■ TASK DETAILS ■
Where the records below show a line containing "left hip: (767, 654)", start copying; end with the line containing "right shoulder: (950, 545)", and copy it too.

* * *

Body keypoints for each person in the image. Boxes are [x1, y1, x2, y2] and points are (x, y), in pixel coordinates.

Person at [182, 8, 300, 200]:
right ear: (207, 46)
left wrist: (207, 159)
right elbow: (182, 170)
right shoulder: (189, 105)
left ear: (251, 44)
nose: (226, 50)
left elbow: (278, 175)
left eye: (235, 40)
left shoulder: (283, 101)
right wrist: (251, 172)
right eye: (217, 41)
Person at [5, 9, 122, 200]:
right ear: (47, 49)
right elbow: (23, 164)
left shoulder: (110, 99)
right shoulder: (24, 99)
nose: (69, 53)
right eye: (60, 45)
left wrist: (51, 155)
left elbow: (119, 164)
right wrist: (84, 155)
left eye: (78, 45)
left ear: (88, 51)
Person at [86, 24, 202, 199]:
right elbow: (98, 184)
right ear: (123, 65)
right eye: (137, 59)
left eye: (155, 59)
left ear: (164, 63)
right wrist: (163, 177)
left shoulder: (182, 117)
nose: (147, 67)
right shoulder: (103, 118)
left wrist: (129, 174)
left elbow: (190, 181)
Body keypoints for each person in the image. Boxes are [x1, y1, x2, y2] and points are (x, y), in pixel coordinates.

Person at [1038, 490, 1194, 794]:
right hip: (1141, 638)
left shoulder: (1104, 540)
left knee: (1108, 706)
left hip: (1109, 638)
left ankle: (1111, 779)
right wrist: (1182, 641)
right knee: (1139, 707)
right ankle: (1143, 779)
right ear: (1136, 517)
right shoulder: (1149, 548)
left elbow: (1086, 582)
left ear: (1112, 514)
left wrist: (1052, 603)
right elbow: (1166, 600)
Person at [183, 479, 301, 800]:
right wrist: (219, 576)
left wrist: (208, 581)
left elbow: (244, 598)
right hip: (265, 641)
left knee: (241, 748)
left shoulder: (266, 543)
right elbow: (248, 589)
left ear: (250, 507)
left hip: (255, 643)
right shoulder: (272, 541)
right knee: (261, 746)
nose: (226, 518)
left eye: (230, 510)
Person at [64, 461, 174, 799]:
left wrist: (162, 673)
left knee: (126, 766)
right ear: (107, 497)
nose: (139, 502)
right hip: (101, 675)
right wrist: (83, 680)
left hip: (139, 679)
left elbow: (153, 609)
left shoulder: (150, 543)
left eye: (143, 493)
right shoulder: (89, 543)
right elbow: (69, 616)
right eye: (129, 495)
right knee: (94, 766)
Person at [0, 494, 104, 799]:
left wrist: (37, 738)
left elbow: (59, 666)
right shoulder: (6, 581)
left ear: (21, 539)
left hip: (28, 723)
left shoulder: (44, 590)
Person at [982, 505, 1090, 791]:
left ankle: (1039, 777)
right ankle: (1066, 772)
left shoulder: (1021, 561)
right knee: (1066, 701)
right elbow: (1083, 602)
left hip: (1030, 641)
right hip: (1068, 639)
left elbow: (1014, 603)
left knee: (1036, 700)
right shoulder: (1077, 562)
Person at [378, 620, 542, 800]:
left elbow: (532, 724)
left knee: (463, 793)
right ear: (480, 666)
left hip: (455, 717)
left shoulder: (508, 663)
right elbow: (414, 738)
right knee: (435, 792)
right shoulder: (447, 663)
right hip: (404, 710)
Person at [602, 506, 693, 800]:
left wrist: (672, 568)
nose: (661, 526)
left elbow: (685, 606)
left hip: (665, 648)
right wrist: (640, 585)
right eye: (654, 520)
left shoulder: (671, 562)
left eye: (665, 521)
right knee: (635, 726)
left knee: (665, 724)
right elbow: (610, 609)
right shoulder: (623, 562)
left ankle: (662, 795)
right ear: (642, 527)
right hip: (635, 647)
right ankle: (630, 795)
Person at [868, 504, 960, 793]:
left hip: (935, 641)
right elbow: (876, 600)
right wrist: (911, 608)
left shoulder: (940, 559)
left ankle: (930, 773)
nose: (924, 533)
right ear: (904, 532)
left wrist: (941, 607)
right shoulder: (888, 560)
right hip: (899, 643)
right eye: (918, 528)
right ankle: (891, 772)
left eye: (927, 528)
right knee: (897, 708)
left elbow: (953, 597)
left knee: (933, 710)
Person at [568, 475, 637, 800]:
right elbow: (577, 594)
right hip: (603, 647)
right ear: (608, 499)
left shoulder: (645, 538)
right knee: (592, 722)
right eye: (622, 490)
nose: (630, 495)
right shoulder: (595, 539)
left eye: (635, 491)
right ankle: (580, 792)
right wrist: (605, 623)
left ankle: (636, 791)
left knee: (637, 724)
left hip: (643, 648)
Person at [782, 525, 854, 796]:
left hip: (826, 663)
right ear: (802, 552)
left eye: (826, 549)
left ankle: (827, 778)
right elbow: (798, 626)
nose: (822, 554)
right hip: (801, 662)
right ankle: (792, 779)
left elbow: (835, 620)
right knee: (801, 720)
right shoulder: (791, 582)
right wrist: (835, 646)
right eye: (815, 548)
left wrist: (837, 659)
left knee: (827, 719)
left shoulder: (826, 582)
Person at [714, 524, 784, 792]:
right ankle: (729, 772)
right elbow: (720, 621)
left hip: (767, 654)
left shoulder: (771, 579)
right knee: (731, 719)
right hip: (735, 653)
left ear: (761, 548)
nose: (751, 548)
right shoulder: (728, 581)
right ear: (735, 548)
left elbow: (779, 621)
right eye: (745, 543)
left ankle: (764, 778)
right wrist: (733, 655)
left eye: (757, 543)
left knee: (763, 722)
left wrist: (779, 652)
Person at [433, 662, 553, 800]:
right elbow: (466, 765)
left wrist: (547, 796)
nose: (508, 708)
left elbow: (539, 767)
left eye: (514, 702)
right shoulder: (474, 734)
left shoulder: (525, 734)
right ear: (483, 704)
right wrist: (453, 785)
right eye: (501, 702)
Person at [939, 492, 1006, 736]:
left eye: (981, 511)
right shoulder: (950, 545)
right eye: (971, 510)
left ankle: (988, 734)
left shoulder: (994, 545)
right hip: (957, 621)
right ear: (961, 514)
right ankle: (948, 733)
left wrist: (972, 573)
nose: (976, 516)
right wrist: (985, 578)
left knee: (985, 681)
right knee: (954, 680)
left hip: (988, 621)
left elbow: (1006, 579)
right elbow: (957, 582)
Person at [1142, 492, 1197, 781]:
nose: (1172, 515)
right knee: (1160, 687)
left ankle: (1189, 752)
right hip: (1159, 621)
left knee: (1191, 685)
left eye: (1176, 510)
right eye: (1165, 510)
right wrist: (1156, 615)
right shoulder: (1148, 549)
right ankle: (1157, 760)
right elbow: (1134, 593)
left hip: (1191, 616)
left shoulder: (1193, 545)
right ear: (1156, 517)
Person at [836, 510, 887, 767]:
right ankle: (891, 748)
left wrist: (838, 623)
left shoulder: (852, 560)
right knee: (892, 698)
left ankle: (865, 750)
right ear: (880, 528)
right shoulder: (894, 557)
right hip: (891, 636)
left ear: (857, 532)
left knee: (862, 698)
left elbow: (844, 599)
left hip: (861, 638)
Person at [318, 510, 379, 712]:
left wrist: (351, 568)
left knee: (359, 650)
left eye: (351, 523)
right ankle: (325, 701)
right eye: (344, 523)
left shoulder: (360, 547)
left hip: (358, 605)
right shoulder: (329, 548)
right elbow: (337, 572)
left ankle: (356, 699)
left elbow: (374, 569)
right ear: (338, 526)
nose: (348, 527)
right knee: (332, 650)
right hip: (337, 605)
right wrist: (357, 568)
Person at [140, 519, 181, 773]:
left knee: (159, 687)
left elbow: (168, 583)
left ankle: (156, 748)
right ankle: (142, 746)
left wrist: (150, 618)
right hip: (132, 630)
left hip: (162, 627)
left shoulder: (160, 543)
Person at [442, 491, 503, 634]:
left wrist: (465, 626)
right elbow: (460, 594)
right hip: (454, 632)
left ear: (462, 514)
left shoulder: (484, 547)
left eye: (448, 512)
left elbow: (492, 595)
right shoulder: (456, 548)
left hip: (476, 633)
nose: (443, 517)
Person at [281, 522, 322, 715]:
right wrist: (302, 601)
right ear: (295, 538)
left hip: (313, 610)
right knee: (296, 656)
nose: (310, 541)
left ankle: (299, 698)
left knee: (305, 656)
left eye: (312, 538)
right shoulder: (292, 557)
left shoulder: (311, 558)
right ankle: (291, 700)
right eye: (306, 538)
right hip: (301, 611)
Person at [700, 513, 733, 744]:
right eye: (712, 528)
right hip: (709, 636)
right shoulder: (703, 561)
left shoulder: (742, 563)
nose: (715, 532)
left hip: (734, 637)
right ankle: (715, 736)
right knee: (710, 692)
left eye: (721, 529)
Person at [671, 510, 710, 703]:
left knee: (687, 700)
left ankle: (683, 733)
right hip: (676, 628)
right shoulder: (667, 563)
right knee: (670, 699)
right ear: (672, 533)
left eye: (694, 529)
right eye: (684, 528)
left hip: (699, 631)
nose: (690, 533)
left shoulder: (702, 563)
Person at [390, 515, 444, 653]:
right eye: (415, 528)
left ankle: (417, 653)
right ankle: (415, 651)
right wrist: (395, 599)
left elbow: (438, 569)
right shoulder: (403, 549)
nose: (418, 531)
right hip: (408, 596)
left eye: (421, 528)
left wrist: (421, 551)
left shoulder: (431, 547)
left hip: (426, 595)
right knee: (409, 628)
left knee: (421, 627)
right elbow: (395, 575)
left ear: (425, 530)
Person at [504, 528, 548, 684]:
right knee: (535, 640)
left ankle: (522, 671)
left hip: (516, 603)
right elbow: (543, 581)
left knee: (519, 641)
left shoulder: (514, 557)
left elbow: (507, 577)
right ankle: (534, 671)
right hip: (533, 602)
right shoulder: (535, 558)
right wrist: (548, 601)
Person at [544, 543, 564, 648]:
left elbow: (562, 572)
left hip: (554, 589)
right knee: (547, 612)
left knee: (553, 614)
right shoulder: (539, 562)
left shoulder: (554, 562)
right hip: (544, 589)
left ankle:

* * *

■ RESPONSE ■
left hip: (767, 654)
left shoulder: (771, 579)
right knee: (731, 719)
right hip: (735, 653)
left ear: (761, 548)
nose: (751, 548)
right shoulder: (728, 581)
right ear: (735, 548)
left elbow: (779, 621)
right eye: (745, 543)
left ankle: (764, 778)
right wrist: (733, 655)
left eye: (757, 543)
left knee: (763, 722)
left wrist: (779, 652)
Person at [433, 662, 553, 800]:
right elbow: (466, 765)
left wrist: (547, 796)
nose: (508, 708)
left elbow: (539, 767)
left eye: (514, 702)
right shoulder: (474, 734)
left shoulder: (525, 734)
right ear: (483, 704)
right wrist: (453, 785)
right eye: (501, 702)
Person at [939, 492, 1006, 736]:
left eye: (981, 511)
right shoulder: (950, 545)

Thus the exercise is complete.